• **SCHRIFTLICHE AUFGABEN**:
[1] Beantworten Sie anhand der Forendiskussion folgende Fragen:
(a) Welche API benutzt das Tool, das Razer schreibt?
(b) Was wird laut Wildcard ein Standard-Classloader aus Jars finden, die in andere Jars gepackt sind?
(c) Wohin soll man laut dem Beitrag von Guest schauen?
[2] Setzen Sie die Forendiskussion über externe Jars in Netbeans im Anschluss an ihren letzten Beitrag fort.

• **AUSZUG ZUM LESEN**:
====

# Netbeans - externe Jars miteinbinden



## Razer (27. Nov 2007)

Hallo an alle,

Ichreibe gerade ein Tool, das die javacomm API benutzt. Wenn ich mein Programm über Netbeans aus starte funktionieren die Funktionien dieser API. Starte ich das Programm aber vom Betriebssystem heraus, funktionieren diese Funktionen aber nicht mehr? Woran liegt es?

Ich denke, es muss irgendeine Option geben, damit man Netbeans sagt, dass es alle benötigten jars mit in mein Programm packt? 

Nur wie geht das?

Danke im Voraus
Gruß Robert


----------



## Wildcard (27. Nov 2007)

Man kann jars nicht in andere jars packen. Technisch zwar möglich, ein Standard Classloader wird dann aber nichts aus den inneren jars finden.


----------



## Razer (27. Nov 2007)

Danke für die Info.
Nur wie fügt Netbeans die aus der javacomm benötigten Klassen in meine Jar ein?

Gruß Robert


----------



## yajp (28. Nov 2007)

meinst du das ?


----------



## Guest (28. Nov 2007)

> Man kann keine Jar-Dateien in Jar-Dateien packen. Es ist zwar indirekt möglich, aber auch mit etwas Aufwand verbunden und macht letztendlich die gesamte Applikation etwas unflexibler. Dazu mal in die FAQ gucken.

====

• **BEREITGESTELLTES MATERIAL**:
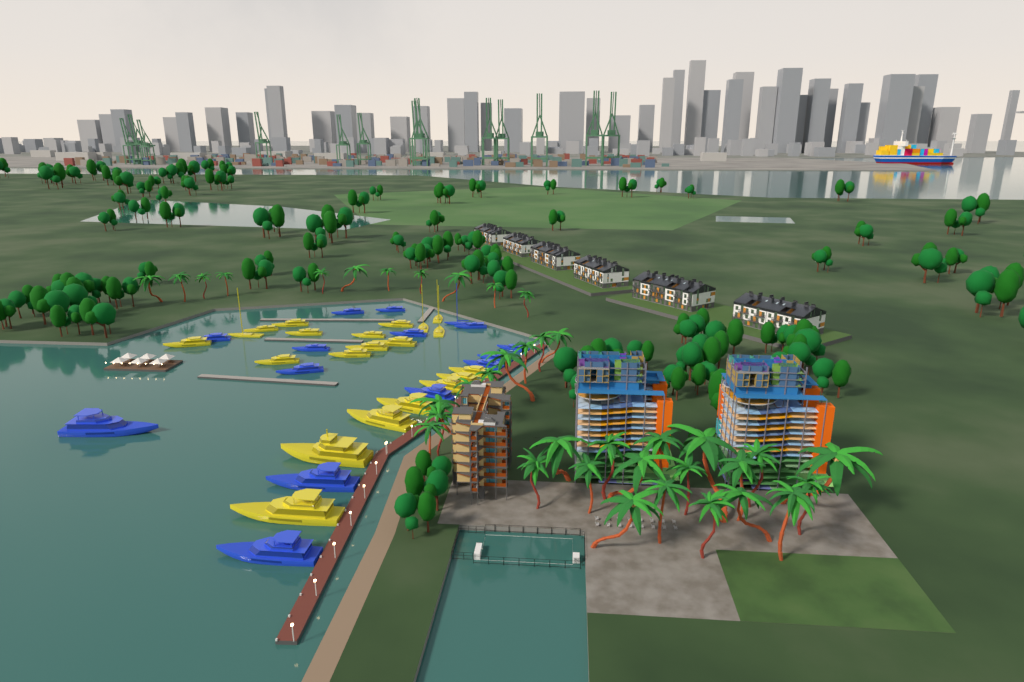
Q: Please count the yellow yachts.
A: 21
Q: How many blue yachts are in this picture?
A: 15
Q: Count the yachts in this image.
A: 36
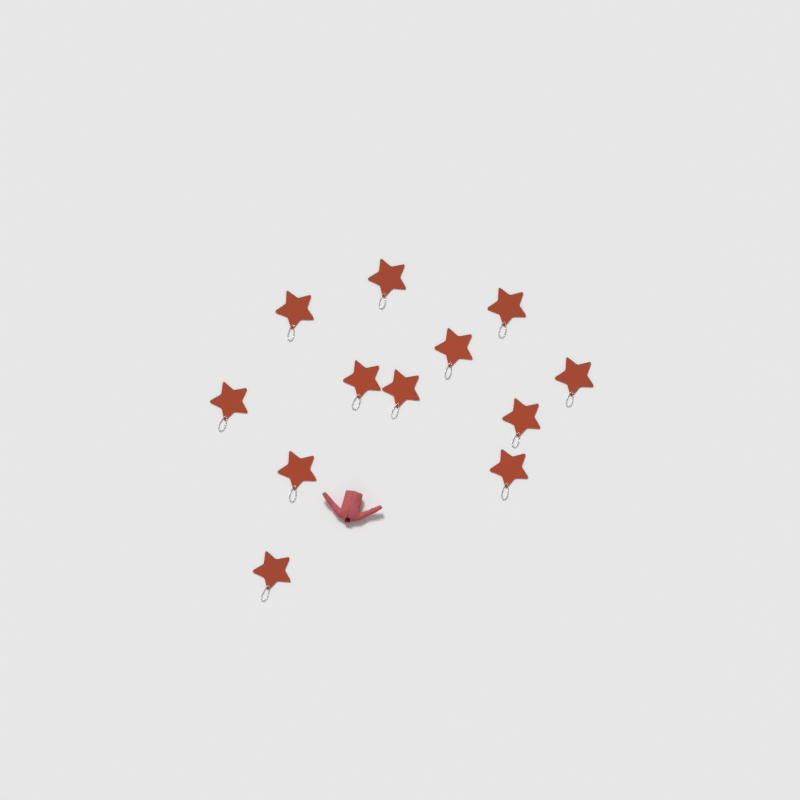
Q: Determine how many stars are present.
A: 12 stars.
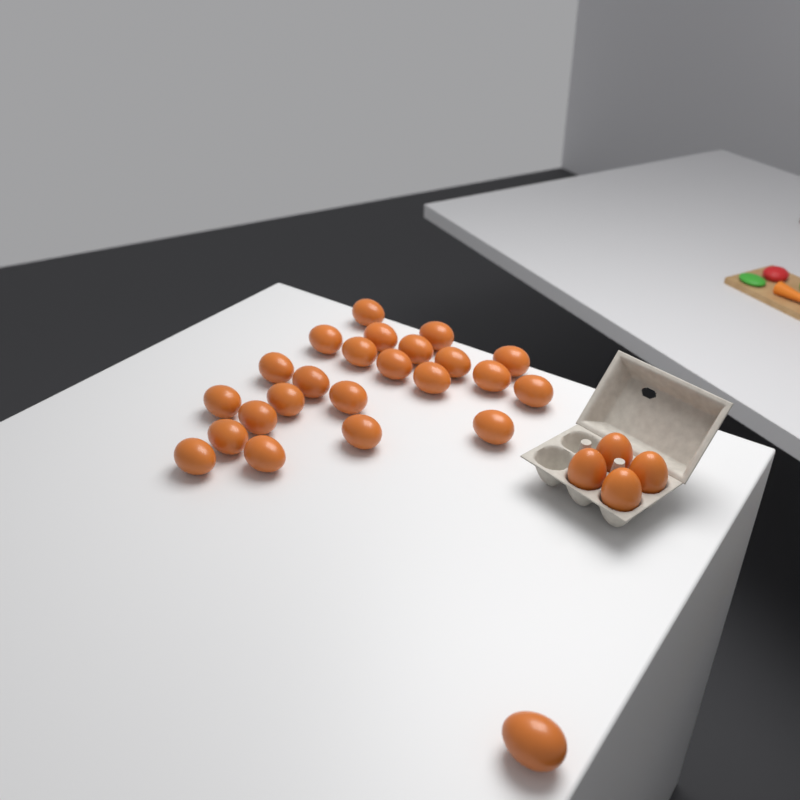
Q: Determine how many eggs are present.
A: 28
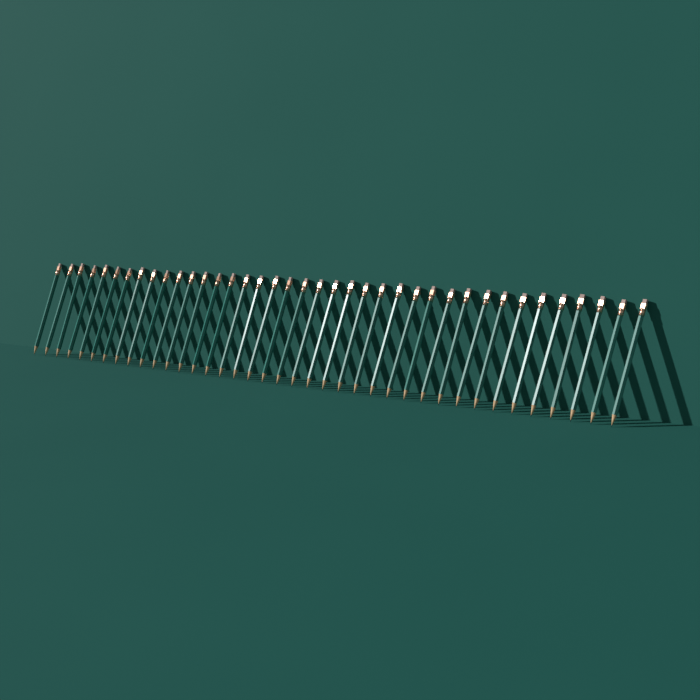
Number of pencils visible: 39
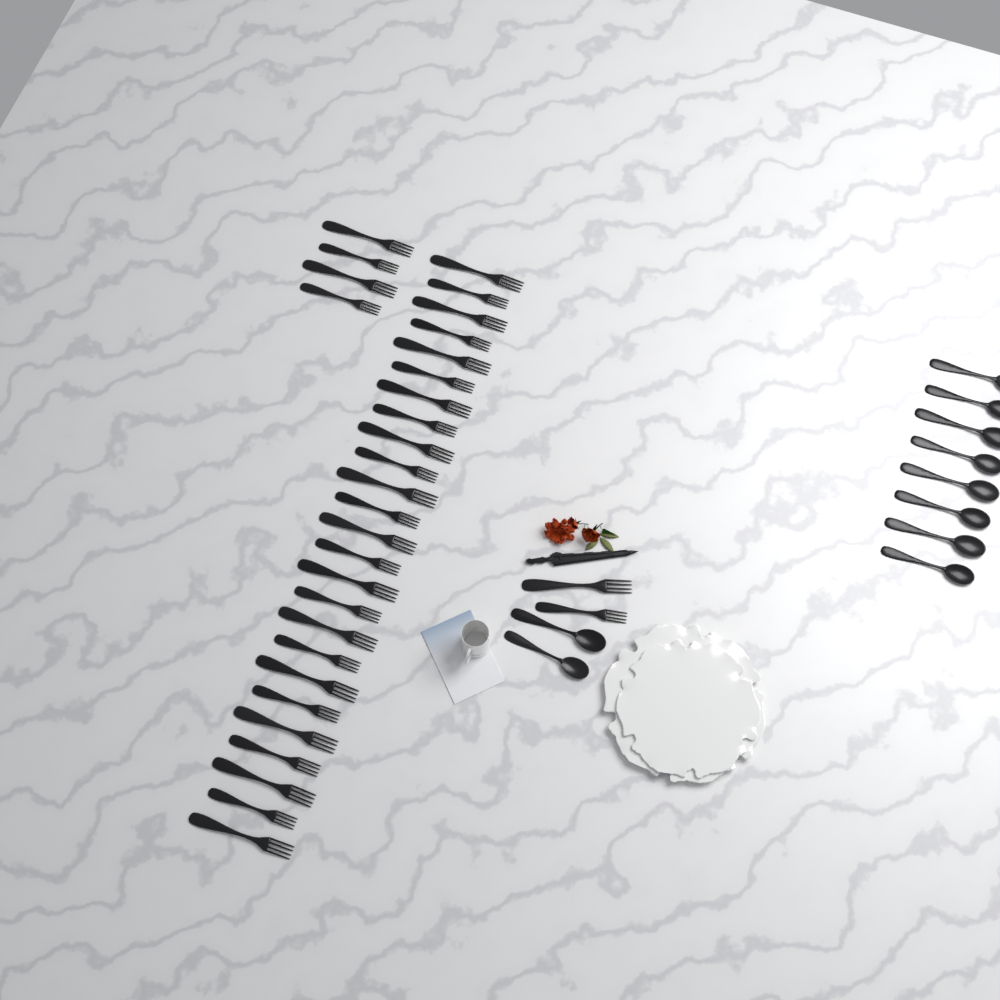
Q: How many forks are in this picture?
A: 31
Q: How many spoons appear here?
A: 10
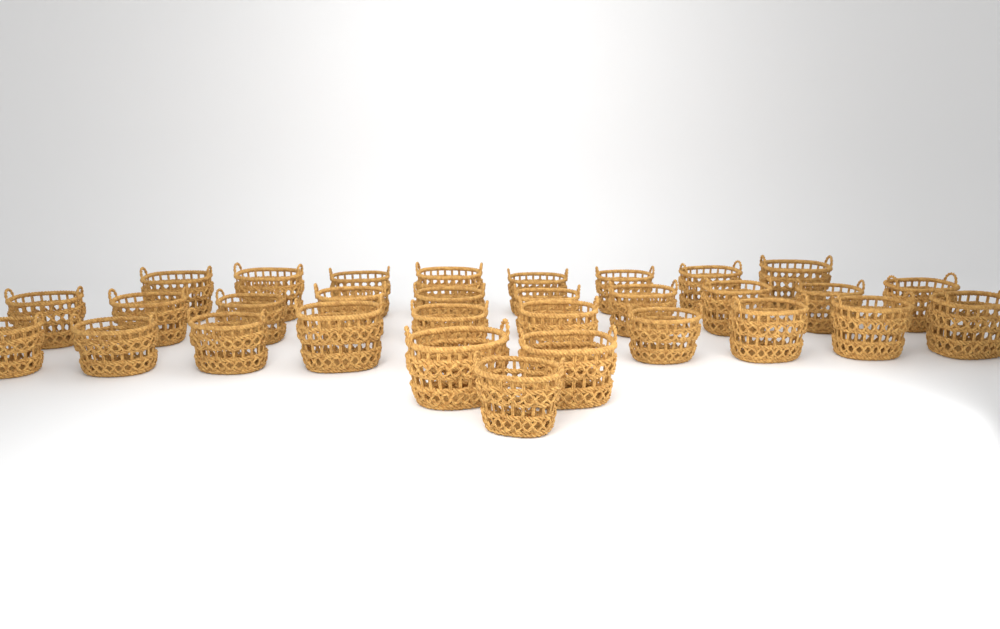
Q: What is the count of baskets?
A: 31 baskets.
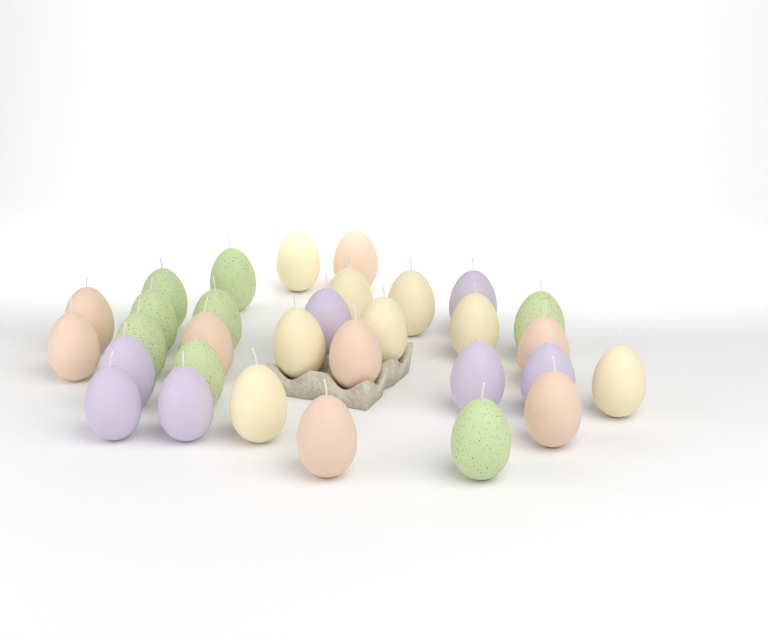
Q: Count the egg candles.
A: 31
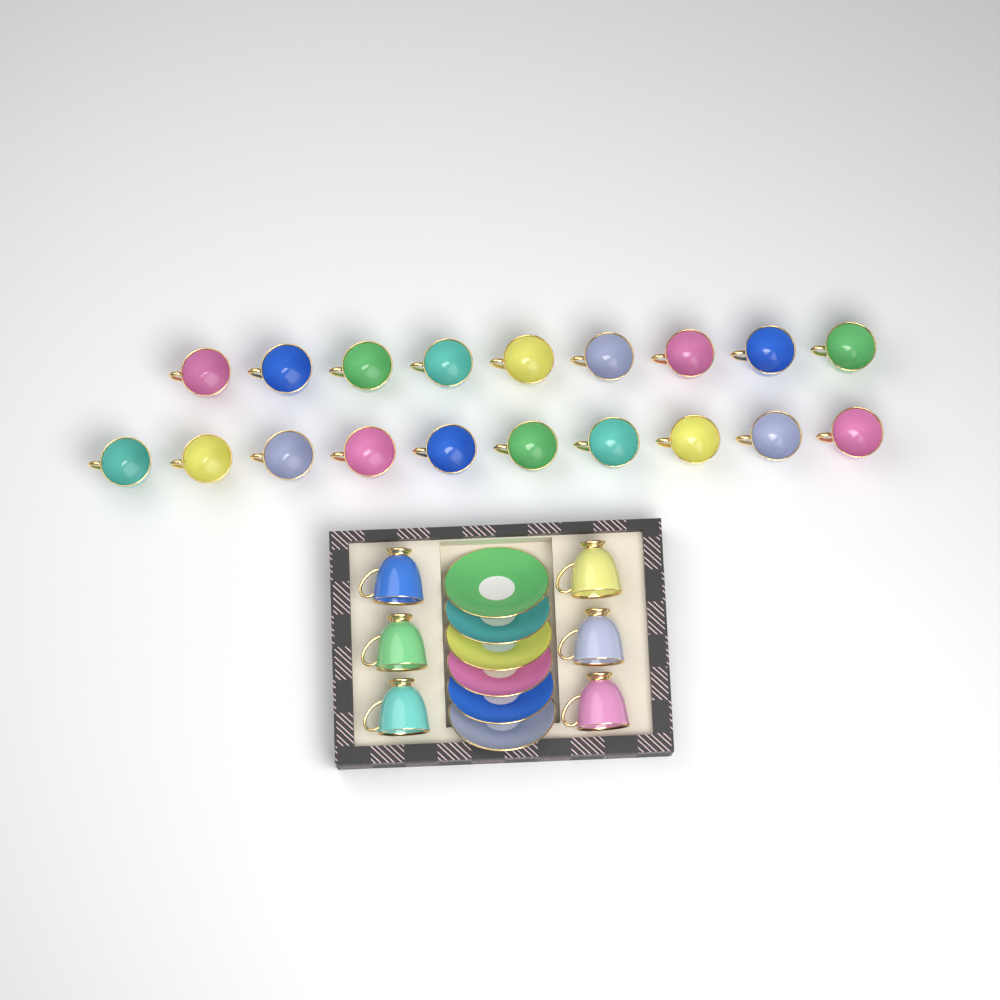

====

• **LÖSUNGEN NACH AUFGABEN**:
[1]
(a) Die javacomm API.
(b) Nichts.
(c) In die FAQ.

[2]
> NetBeans erzeugt im dist-Verzeichnis deines Projektes die Jar-Datei deiner Applikation und falls externe Bibliotheken eingebunden wurden, auch ein Unterverzeichnis lib, in welchem externe Bibliotheken abgelegt werden.



Bei mir wird aber kein Unterverzecihnis lib erstellt.

Gruß Robert


----------



## yajp (28. Nov 2007)

Hi,
hast Du Deinem Projekt auch explizit die Library hinzugefügt? (properties/libraries) ?
welche NB version verwendest du denn ?

Grüsse


----------



## L-ectron-X (28. Nov 2007)

Schau dir das mal an. Von diesem, Tutorial brauchst du den ersten Teil, in welchem beschrieben wird, wie man NetBeans externe Bibliotheken bekannt macht.
http://www.java-forum.org/de/viewtopic.php?p=303634#303634


----------



## Guest (29. Nov 2007)

Hallo,

Ich hab das nun mittels dem Library Manager die javacomm eingfügt. Jedoch keine Besserungen. Wenn ich das ganze vom OS heraus ausführe, In meiner Jar hab ich noch mmer nichts von der javacomm drinnen.

gruß Robert


----------



## Razer (29. Nov 2007)

Hab gesehen, dass ich nicht angemeldet war.
Gruß Robert


----------



## yajp (29. Nov 2007)

Hast Du die Library auch Deinem Projekt hinzugefügt ? (vgl. oben)


----------



## Razer (29. Nov 2007)

Ja is links im Browser unnter Libraries drinnen.

Gruß Robert


----------



## L-ectron-X (29. Nov 2007)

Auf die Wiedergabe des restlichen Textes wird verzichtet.